- [Set of tasks]
[A] From the pizza post's second paragraph, list every pizza place it names.
[B] Retype the part of the pizza post starting with "Pizza is probably" and going on through "make incredible pizza.".
[C] Write what comes next in the pizza post, picking up after its final sentence.

[Start Quoted text]

Friday, September 17, 2010

Ah Peez

Pizza is probably in my top three all time favorite foods. I can eat it any time, night or day, but it has to be good pizza. I'm not a pizza snob; I've enjoyed it at some of the most renown pizza joints in New York as well as the unheralded little storefront places that sell it by the slice. It is the ultimate comfort food for me, recalling the days when we sat in Sportsman's Cafe on Fulton street, first with my family, and later with my friends, enjoying their unique square, thin pizza prepared lovingly by my cousin, Pete Caruso. Sportsman's was an unassuming neighborhood bar that just happened to make incredible pizza.

Over the years I have found some great pizza places to indulge my passion. One is John's Pizzeria in Manhattan. They have several places, but the best is on on West 44th Street in an old converted church. The place is enormous, beautifully constructed, and a great stop for a pre-theater bite. Other great pizza places in New York include Lombardi's on Spring Street in Little Italy, Patsy's in East Harlem, DiFara's on Avenue J in Brooklyn, Totonno's in Coney Island, and maybe the best of them all, Grimaldi's at the foot of the Brooklyn Bridge in Brooklyn.

Last night, to celebrate my nephew's birthday, we went to Grimaldi's . Grimaldi's is a dump. They haven't put ten cents into the place for fifty years. You stand in long lines to get in. They sell no slices, only whole pizzas, and they accept just one form of None of the furniture matches. The peeling paint on the walls is covered with signed pictures of celebrities who have eaten there. There is only one, grimy, unisex bathroom. Parking is nearly impossible. Why would anyone go to such a place you ask? The pizza my friends, the pizza. Their pies are to die for, especially the white pie with no tomato sauce.

[End Quoted text]
[Start Data supplied]

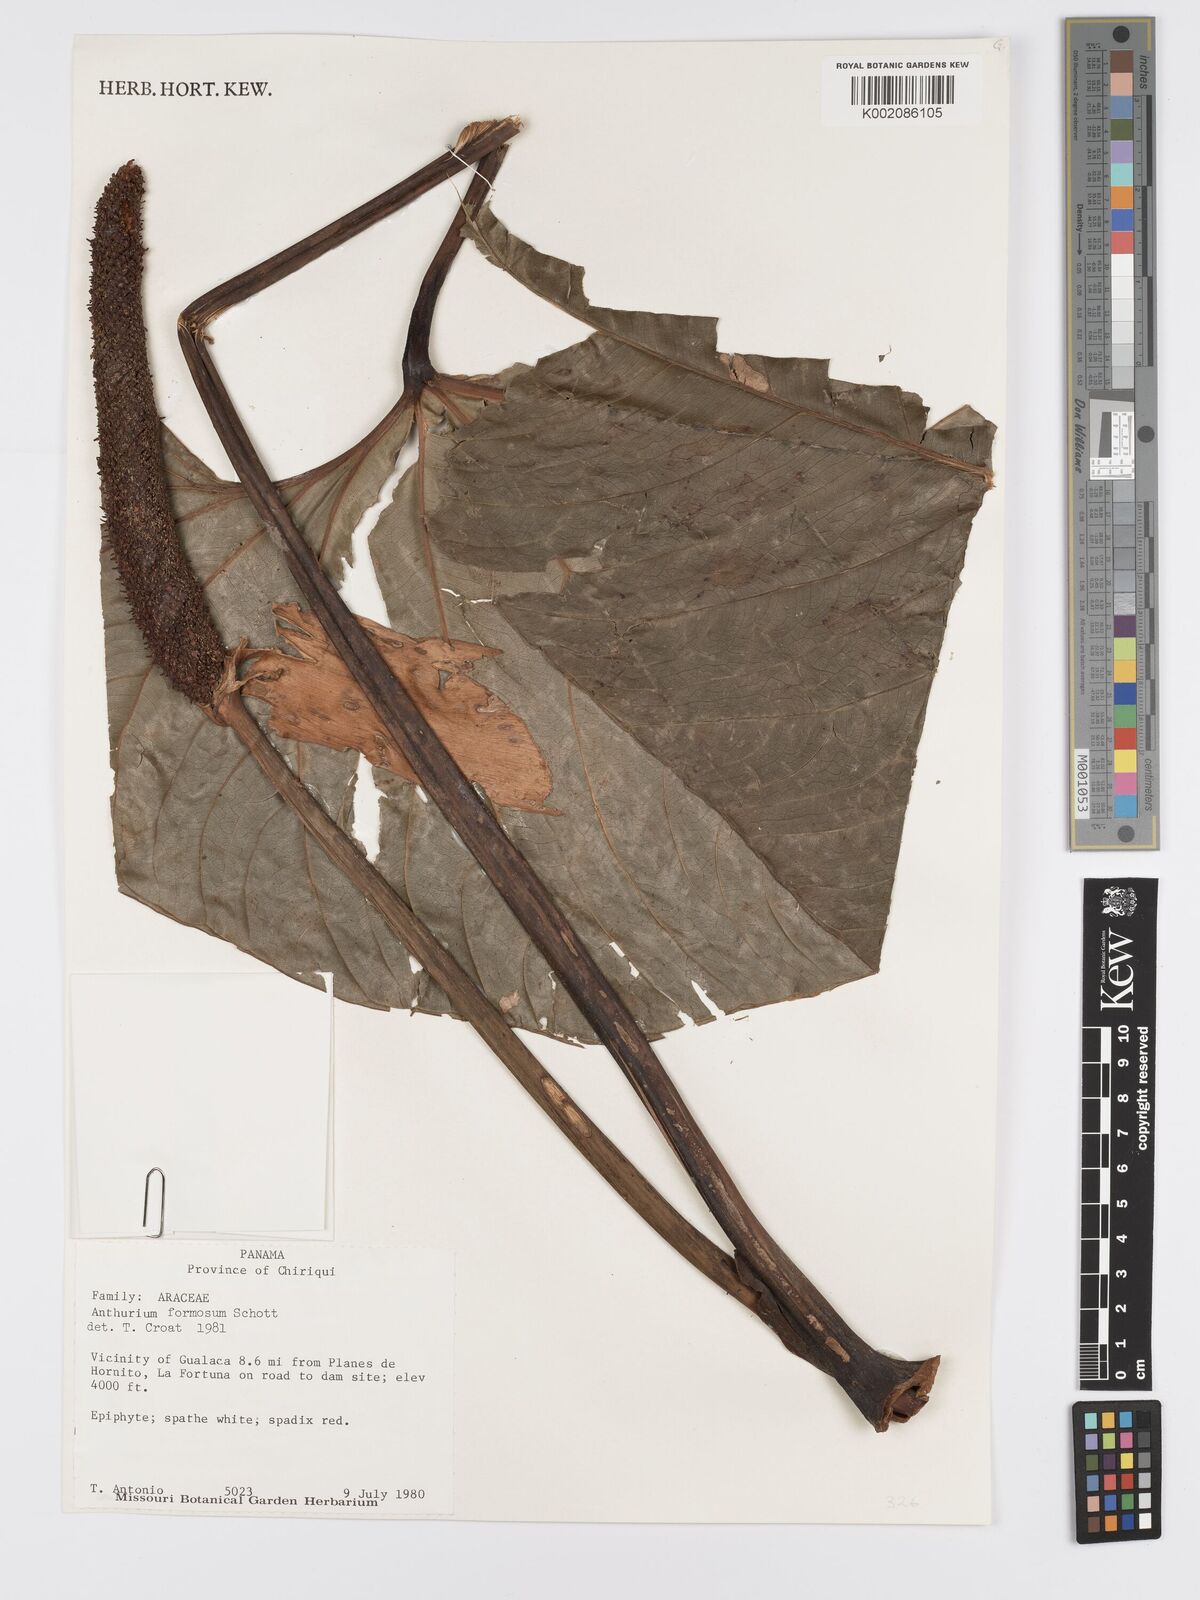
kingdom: Plantae
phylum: Tracheophyta
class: Liliopsida
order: Alismatales
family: Araceae
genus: Anthurium
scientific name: Anthurium formosum
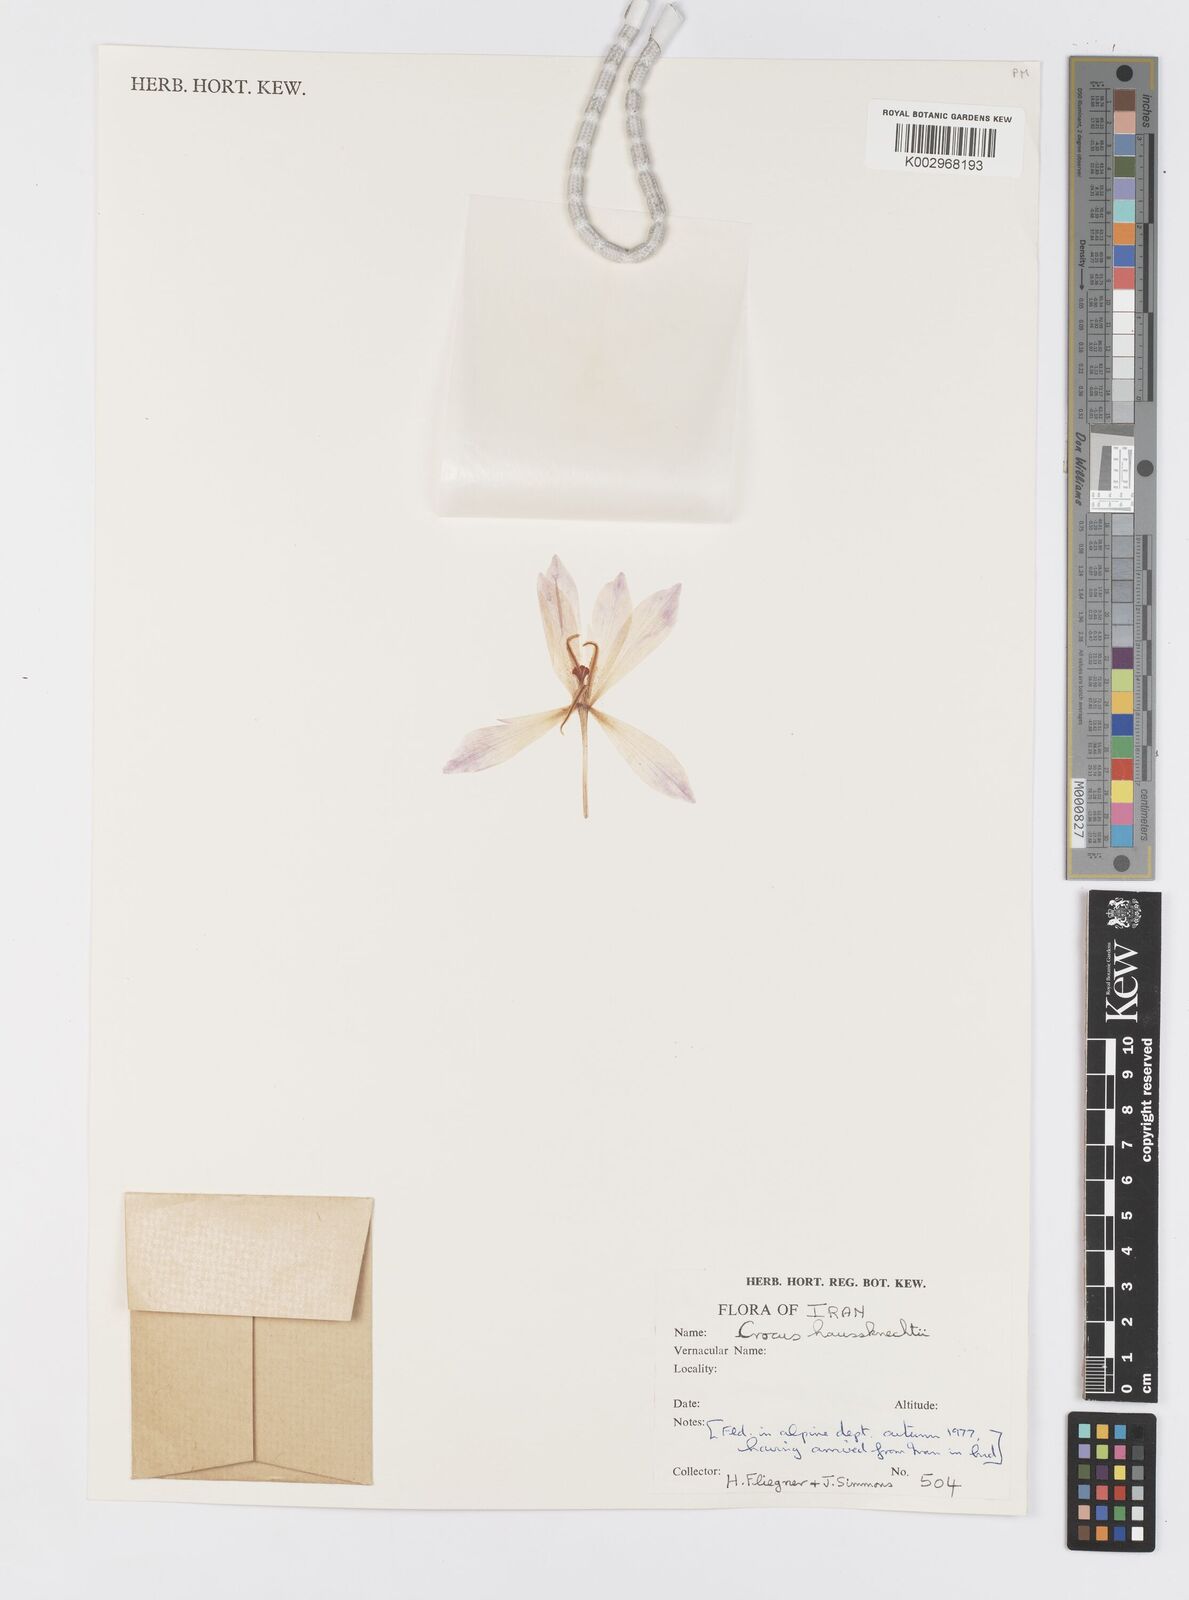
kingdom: Plantae
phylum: Tracheophyta
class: Liliopsida
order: Asparagales
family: Iridaceae
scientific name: Iridaceae
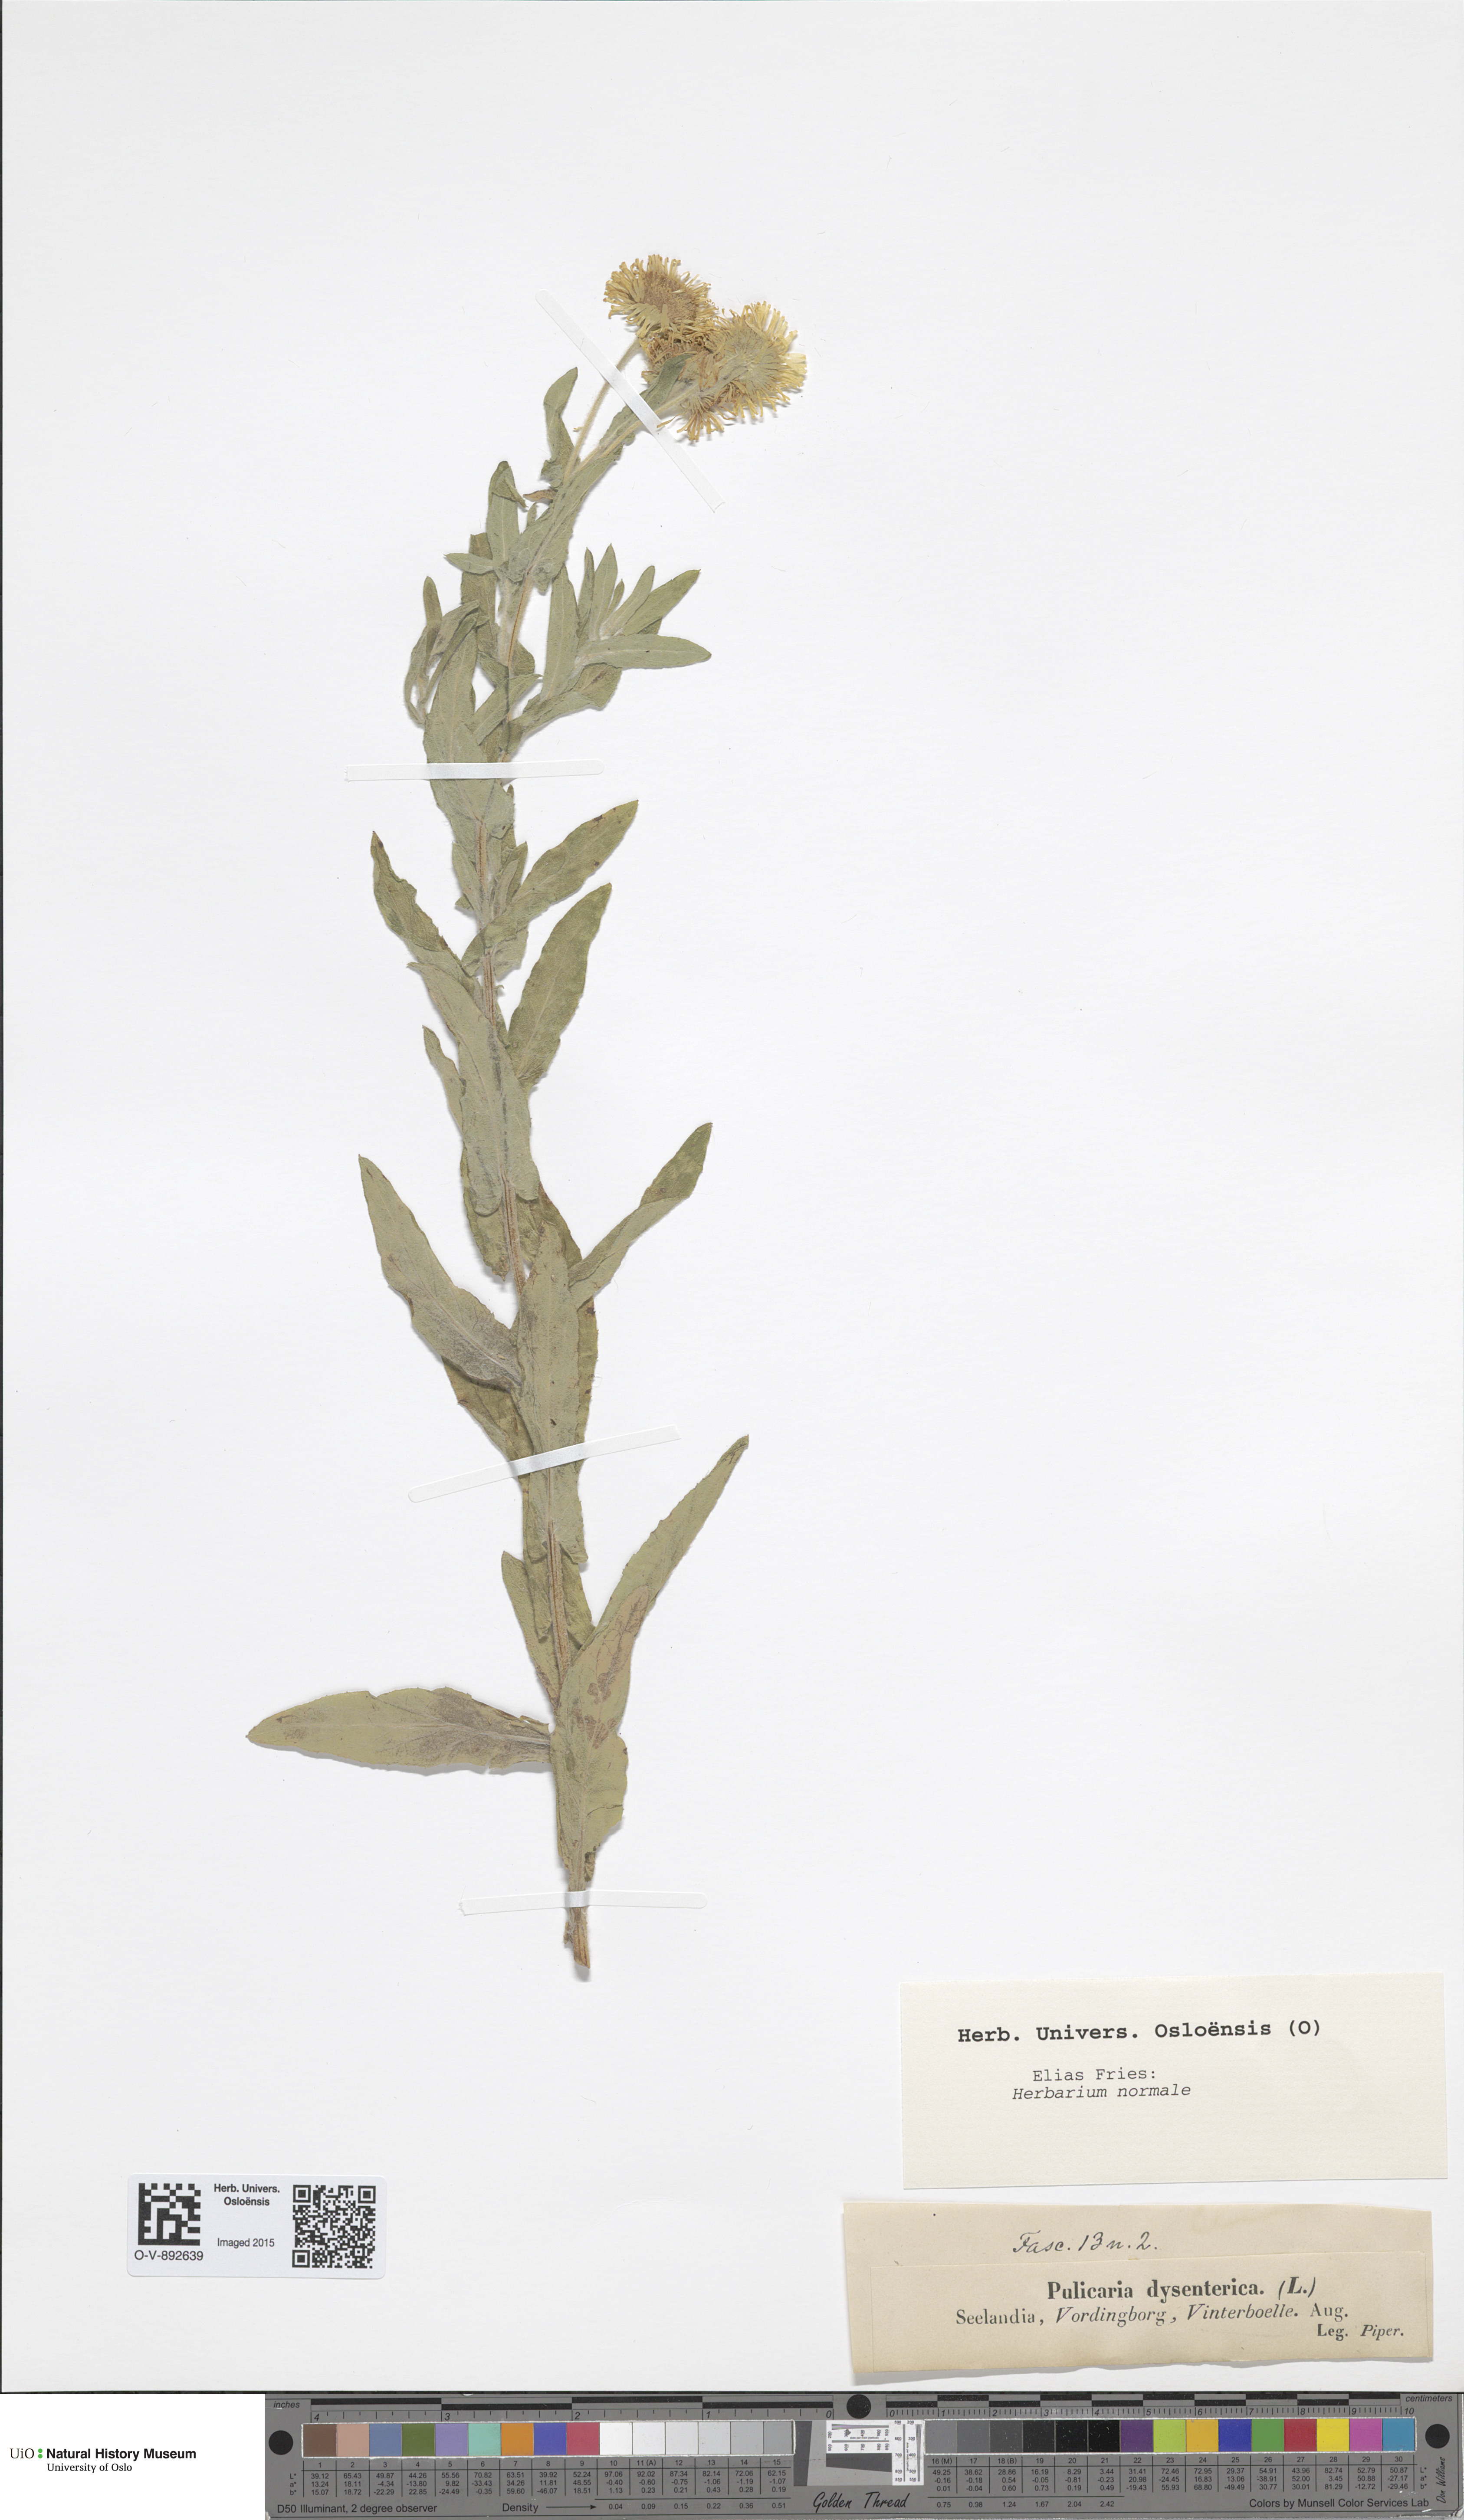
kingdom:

[End Data supplied]

- [Results]
[A]
John's Pizzeria
Lombardi's
Patsy's
DiFara's
Totonno's
Grimaldi's

[B]
Pizza is probably in my top three all time favorite foods. I can eat it any time, night or day, but it has to be good pizza. I'm not a pizza snob; I've enjoyed it at some of the most renown pizza joints in New York as well as the unheralded little storefront places that sell it by the slice. It is the ultimate comfort food for me, recalling the days when we sat in Sportsman's Cafe on Fulton street, first with my family, and later with my friends, enjoying their unique square, thin pizza prepared lovingly by my cousin, Pete Caruso. Sportsman's was an unassuming neighborhood bar that just happened to make incredible pizza.

[C]
People come to Grimaldi's from all over the world because of the pizza, and nobody leaves disappointed. A couple of years ago some friends of my daughter Laura were in town visiting from Oregon. Carolyn and Mike wanted to visit an authentic New York pizzeria, so naturally we took them to Grimaldi's. After waiting in line we were seated at a crowded table by the owner, who looks like a benevolent Mafiosi. When it came time to order, Carolyn asked about getting some pineapple and ham on her pizza. Silence fell over the room. The waiter looked embarrassed and the owner strolled over with danger in his eyes.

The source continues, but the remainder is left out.